2. Endmills are available in a wide variety of lengths, diameters, flutes and types, and are chosen according to the material they are cutting and the surface finish required for the project.
3. End mills are the cutters of the milling world and are used for slotting, profiling, contouring, counter-boring, and reaming.
4. End mills allow for precision parts to be cut, anything from machine parts, jewellery designs, wood engravings, sign making, plastic cutting, mold making and circuit boards.
1. Drill Bits cut round holes straight down into the material by rotating them in a rotary drill.
2. Most drill bits have a spiral groove (flutes) which give the drill bits a twisted appearance and helps to cut away material as they move up and down in the hole.
3. HSS (High Speed Steel) and carbide drill bits are fluted. (twist drills)
4. The exception to this rule are diamond drill bits which have a flat end rather than pointed or fluted. (Unless it is a diamond twist drill which is not used for drilling but for expanding already existing holes such as in beads)
End Mill Flutes - What Are They, and How Many Do I need?
The Spiral-shaped cutting edges on the side of the end mill are called flutes.
Flutes provide an empty path for the cutting chips to escape from when the end mill is rotating in a workpiece.
End Mills have either 2, 3 or 4 flutes per bit. 2 and 4 flutes are the most popular.
2 Flute End Mills (Slot drills):
- For use on wood and aluminium
- Fewer flutes are best for chip evacuation, keeping the bit cooler, but leaving a rougher surface cut.
- 2 flutes are best for use on Wood and aluminium as these produce very large chips in comparison to other materials.
- 2 flute end mills are also referred to as slot drills.
4 Flute End Mills:
- For use on most other materials
- 4 flutes are used on most other materials, can cut harder materials than 2 flutes and will create an overall smoother surface finish.
End Mill Shapes and Sizes:
There are multiple types of End mills, each designed with a variety of different factors to enable you to choose the right end mill to match the material you’re working on, and the type of project you’re going to use it for.
Router End Mills - Fish Tail
Fish tail points prevent any splintering or breakout and will plunge directly into your material producing a flat surface.
These Router End Mills are ideal for plunge routing and producing precise contours – making them ideal for sign making and metal forming.
For an excellent finish, choose a diamond up-cut as these have an abundance of cutting edges.
V-bits produce a “V” shaped pass and are used for engraving, particularly for making signs.
They come in a range of angles and tip diameter’s. The small angles and tips provided on these V-shaped engraving bits produce narrow cuts and small, delicate engraving of lettering and lines.
Ball Nose End Mills
Ball nose mills have a radius at the bottom which makes for a nicer surface finish in your workpiece, meaning less work for you as the piece won’t need to be finished any further.
They are used for contour milling, shallow slotting, pocketing and contouring applications.

******

Actions to take:
- a) Copy the passage on end mills word for word, starting at "2. Most drill" and ending at "in a workpiece.".
- b) Answer these questions using the passage on end mills:
(i) How many flutes per bit can an end mill have?
(ii) By what other name are 2 flute end mills known?
(iii) What shape of pass do V-bits produce?

Dataset excerpts:
******

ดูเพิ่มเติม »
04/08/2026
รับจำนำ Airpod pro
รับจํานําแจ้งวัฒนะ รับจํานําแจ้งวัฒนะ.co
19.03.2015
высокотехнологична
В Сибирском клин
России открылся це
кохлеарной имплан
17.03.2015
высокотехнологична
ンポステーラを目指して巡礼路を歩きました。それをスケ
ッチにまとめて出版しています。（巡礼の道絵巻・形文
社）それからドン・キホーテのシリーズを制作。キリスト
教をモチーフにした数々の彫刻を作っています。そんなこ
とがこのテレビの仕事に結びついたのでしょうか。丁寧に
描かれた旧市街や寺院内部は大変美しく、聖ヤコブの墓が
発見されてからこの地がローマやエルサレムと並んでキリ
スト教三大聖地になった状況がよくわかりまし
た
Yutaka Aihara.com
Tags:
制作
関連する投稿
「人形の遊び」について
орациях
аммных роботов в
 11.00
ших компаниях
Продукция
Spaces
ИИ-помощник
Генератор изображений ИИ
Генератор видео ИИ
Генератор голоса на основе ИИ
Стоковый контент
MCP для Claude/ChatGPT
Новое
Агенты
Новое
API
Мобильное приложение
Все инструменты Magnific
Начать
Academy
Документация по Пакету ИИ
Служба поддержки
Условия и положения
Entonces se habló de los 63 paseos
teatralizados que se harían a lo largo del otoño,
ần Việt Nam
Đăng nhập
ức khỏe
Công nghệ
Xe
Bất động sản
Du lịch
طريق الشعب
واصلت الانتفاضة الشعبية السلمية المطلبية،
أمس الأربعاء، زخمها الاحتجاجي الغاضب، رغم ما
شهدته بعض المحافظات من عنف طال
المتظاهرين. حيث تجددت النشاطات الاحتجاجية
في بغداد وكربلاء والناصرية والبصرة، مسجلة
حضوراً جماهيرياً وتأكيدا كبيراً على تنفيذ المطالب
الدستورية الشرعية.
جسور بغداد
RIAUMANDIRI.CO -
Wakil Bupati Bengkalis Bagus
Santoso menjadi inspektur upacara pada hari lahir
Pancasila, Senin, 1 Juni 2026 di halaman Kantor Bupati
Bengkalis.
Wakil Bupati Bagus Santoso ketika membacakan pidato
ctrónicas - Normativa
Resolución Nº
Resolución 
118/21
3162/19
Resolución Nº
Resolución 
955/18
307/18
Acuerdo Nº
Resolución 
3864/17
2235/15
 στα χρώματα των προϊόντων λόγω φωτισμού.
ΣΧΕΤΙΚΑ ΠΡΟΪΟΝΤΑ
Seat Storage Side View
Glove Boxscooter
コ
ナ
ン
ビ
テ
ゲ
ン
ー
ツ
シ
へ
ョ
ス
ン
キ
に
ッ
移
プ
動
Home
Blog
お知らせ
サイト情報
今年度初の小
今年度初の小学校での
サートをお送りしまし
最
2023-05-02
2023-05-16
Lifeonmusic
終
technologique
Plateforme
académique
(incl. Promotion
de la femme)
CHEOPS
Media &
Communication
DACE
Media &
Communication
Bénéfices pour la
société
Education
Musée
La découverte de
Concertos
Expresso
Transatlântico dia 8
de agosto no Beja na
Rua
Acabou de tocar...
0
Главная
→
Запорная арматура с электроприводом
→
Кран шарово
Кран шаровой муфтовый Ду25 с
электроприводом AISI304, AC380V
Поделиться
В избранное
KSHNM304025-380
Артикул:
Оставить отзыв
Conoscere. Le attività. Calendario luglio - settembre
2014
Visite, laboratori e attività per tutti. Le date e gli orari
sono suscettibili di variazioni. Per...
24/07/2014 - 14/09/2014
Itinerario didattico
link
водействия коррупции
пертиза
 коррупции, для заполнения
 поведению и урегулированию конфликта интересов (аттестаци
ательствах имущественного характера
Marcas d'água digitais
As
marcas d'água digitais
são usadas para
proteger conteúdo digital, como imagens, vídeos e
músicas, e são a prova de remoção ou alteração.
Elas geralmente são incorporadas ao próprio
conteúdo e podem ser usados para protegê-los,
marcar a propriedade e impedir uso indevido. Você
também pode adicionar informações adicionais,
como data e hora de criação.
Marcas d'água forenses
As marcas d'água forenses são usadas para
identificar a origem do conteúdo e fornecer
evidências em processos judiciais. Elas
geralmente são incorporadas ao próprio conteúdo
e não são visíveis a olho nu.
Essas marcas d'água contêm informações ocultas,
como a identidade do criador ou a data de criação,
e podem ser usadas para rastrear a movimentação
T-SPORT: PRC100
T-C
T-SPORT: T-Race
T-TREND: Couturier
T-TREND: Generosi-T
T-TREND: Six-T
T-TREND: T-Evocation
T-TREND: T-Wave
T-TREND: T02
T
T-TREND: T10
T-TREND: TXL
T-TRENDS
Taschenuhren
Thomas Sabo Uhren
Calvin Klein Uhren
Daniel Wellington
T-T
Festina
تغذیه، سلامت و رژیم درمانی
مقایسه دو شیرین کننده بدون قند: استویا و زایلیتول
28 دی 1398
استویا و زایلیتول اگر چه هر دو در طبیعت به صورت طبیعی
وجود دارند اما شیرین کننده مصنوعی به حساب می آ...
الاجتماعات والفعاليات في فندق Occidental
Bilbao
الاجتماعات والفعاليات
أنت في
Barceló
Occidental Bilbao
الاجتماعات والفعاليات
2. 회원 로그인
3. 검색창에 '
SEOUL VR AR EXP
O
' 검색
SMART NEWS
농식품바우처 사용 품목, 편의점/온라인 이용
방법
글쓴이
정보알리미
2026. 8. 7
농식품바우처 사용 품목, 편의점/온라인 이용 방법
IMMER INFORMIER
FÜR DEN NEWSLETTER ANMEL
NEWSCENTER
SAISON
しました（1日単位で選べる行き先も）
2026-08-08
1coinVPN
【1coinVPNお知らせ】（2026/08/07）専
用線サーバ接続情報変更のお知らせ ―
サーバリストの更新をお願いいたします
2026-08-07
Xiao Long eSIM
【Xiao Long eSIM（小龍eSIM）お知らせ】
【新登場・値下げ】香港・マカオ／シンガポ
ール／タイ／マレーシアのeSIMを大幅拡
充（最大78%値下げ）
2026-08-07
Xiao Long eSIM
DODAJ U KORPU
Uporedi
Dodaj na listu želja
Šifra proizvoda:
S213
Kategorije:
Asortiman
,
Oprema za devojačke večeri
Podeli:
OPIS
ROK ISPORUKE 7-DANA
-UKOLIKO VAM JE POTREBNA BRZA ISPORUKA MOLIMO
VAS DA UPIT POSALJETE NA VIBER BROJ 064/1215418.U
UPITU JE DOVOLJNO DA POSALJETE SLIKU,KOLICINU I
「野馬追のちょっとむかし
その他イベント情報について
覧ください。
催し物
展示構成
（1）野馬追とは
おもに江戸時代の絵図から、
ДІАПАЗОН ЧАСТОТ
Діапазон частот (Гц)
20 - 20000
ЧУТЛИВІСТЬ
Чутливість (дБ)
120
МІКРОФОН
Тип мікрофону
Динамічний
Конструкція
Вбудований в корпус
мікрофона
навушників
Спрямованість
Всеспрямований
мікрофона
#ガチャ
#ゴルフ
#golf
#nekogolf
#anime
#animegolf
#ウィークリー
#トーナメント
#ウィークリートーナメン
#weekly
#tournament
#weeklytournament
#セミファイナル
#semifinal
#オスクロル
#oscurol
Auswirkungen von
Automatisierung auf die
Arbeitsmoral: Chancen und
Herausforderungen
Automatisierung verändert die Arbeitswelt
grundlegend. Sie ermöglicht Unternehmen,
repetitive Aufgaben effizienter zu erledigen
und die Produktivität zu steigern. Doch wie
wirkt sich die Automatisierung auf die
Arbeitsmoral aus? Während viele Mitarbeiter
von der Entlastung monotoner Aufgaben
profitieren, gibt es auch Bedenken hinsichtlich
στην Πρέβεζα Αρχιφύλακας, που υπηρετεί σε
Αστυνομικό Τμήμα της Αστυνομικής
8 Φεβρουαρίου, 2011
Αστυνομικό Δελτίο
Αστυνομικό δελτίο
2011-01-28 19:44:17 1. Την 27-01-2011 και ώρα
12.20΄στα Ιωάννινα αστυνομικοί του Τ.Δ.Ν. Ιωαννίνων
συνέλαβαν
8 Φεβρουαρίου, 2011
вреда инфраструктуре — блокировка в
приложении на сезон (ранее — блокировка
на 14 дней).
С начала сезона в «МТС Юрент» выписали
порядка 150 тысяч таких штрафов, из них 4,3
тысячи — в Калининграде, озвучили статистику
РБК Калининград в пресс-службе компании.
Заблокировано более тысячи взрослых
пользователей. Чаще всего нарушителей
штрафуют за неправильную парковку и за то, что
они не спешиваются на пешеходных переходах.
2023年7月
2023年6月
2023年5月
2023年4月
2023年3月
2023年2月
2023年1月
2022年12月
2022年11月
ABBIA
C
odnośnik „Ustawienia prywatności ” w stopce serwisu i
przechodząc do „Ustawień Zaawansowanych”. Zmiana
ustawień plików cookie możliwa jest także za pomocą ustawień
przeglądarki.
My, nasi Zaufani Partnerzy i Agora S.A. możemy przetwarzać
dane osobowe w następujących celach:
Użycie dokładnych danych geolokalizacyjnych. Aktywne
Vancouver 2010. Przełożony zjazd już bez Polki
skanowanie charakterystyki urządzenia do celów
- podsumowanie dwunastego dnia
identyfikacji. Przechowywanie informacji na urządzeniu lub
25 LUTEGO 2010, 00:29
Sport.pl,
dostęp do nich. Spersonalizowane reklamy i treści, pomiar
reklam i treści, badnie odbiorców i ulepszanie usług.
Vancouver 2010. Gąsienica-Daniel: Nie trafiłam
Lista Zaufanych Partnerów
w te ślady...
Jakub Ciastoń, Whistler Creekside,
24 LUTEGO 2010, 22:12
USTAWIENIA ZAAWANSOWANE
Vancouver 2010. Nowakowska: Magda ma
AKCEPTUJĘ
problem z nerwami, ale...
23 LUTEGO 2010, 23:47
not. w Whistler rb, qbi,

******

Answers for each item:
- a)
2. Most drill bits have a spiral groove (flutes) which give the drill bits a twisted appearance and helps to cut away material as they move up and down in the hole.
3. HSS (High Speed Steel) and carbide drill bits are fluted. (twist drills)
4. The exception to this rule are diamond drill bits which have a flat end rather than pointed or fluted. (Unless it is a diamond twist drill which is not used for drilling but for expanding already existing holes such as in beads)
End Mill Flutes - What Are They, and How Many Do I need?
The Spiral-shaped cutting edges on the side of the end mill are called flutes.
Flutes provide an empty path for the cutting chips to escape from when the end mill is rotating in a workpiece.

- b)
(i) 2, 3 or 4 flutes.
(ii) Slot drills.
(iii) A "V" shaped pass.